Она попросила меня сдвинуть карты. Погадала молча, потом покачала головой на высокой тонкой шее:
— Уезжай, мальчик.
Я смешался. Только сказал:
— Говорят, гадалкам счастья не бывает.
Она скупо улыбнулась, боясь обнаружить нехватку зубов:
— Давно уже нечего терять.
У меня вдруг сильно закружилась голова, а столик на колесиках отъехал в сторону. На его место свалилось собрание сочинений Александра Грина.
— Побежим! – воскликнул я. – Я вынесу вас!..
— Брось. Все равно бы не успели, —она беспечно отмахнулась.
В подъезде затопотали, сбегая, люди.
Учитывая возраст, она должна была пережить землетрясение 1948-го, и ее трудно было испугать пятью-шестью баллами по шкале Рихтера.
—Тебе пора, наверное.
Я предложил ей денег – сумму для меня посильную, а ей бы пригодилось. Но она отказалась, что называется, наотрез, прибавив:
— Зная языки, никогда не выезжала… Была идиотская мечта побывать в роскошном отеле. Побывала – и лучше бы не была… Это страшно, миленький, но у человека стареет лишь оболочка. Рубаха тела… Есть желания, а тебя самой уже почти нет.
Я даже не записал ее верный адрес, надеясь еще повидаться.
В коридоре она взяла меня за руки и шепнула:
— Ты так на него похож. Поцелуй меня, пожалуйста.
Обняв сухие, точно плетеные из лозы плечи, я прикоснулся на миг к ее теплым мягким губам своими – окруженными щетиной, солоноватыми от пота.
— Прощай, — сказала она, и перекрестила меня.
— Еще увидимся, — я улыбнулся, и сам закрыл снаружи бледно-зеленую, в облупившейся краске дверь.
На темных улицах стояли семьями нерешительные горожане.
***
Я приехал к подруге, и узнал, что просил перезвонить мой друг. Несмотря на то, что все телефоны уже тогда прослушивались, он не побоялся предупредить прямым текстом… Впрочем, здесь не место длинной и тягостной истории, посторонней для этого рассказа.
Бессильно упав на стул, подруга вымолвила:
— Видно, тебе дорога лежит.
Через два часа я был в самолете. Отлет немного задержали: снимали с рейса неведомо за что пассажира. У мужчины от страха едва ноги двигались к выходу, но ему помогли.

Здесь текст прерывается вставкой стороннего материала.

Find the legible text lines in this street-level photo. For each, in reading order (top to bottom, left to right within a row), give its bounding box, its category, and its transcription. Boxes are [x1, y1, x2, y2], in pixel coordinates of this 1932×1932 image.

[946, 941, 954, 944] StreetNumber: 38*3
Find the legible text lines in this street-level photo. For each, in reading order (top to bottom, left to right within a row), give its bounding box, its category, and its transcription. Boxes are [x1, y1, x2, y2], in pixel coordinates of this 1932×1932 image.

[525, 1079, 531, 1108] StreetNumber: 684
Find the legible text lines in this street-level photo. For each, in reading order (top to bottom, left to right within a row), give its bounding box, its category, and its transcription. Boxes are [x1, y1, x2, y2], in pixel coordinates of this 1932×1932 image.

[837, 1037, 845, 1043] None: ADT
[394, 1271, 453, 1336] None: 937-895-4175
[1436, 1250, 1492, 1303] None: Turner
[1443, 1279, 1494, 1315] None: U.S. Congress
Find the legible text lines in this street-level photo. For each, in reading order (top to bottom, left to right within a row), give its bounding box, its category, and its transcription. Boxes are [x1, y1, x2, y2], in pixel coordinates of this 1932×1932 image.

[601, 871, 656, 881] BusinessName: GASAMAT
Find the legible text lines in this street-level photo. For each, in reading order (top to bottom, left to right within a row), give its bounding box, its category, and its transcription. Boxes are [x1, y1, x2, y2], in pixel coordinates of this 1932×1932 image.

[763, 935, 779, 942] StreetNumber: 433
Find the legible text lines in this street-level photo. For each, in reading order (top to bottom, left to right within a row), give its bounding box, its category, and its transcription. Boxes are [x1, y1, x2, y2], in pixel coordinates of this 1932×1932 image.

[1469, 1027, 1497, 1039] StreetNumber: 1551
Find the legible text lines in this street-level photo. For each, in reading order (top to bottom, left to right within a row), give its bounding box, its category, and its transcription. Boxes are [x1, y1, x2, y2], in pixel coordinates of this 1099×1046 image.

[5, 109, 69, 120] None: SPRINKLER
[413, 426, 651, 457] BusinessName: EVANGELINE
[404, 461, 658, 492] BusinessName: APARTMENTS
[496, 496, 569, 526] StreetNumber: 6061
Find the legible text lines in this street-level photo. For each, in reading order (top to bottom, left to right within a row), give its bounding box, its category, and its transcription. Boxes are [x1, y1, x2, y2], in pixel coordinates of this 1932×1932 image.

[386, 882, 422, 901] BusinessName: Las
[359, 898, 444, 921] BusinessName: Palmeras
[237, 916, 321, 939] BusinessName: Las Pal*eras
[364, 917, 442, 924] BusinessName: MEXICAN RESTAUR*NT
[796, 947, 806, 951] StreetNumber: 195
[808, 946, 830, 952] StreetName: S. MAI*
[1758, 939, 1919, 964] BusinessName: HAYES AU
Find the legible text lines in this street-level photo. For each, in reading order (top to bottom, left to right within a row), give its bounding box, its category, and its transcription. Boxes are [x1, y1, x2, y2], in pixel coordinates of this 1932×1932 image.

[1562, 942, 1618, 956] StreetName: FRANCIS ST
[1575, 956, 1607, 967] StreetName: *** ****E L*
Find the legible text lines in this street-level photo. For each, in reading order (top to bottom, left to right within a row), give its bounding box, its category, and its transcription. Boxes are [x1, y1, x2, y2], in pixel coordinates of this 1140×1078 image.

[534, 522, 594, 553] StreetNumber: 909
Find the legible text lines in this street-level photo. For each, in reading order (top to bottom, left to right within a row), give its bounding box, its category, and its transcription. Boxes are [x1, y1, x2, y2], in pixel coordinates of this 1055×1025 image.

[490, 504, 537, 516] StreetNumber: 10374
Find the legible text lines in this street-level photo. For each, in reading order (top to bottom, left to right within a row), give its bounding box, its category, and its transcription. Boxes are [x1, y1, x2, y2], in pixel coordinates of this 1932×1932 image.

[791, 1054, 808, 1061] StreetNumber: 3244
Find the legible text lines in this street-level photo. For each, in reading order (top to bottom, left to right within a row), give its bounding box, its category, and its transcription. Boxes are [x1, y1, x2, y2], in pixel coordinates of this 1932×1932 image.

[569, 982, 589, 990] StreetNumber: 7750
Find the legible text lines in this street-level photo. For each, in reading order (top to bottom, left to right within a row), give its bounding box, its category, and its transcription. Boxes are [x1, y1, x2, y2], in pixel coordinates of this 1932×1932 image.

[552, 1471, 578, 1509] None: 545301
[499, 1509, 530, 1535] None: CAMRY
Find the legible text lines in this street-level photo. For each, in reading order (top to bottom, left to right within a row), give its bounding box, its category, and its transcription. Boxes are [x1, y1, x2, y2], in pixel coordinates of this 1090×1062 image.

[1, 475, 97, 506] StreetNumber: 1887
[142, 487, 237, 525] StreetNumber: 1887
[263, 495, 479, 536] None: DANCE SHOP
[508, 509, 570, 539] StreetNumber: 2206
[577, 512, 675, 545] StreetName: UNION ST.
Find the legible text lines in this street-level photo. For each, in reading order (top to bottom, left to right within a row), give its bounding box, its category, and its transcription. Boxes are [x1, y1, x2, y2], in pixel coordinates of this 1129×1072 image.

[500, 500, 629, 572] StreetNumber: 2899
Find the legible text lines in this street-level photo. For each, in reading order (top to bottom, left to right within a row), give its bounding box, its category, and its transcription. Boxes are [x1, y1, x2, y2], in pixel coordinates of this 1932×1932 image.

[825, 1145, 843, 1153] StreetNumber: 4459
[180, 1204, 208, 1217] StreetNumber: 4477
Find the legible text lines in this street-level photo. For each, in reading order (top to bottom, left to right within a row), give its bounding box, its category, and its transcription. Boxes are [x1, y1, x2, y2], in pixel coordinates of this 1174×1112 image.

Я не помню, о чем думал в небесном убежище. Но даже не радовался, что легко ушел. Просто оцепенел от накопившейся усталости, такой, что не смог вздремнуть.
***
Предупреждение: Все в этом рассказе вымысел.
***
Примечания
* Игристая от брожения сыворотка из верблюжьей простокваши.
** Большая папаха.
*** Народный исполнитель, аккомпанирует себе энергичной импровизацией на дутаре.
**** Туркменский хлеб лепешкой.
***** Очень кислая густая и жирная сметана.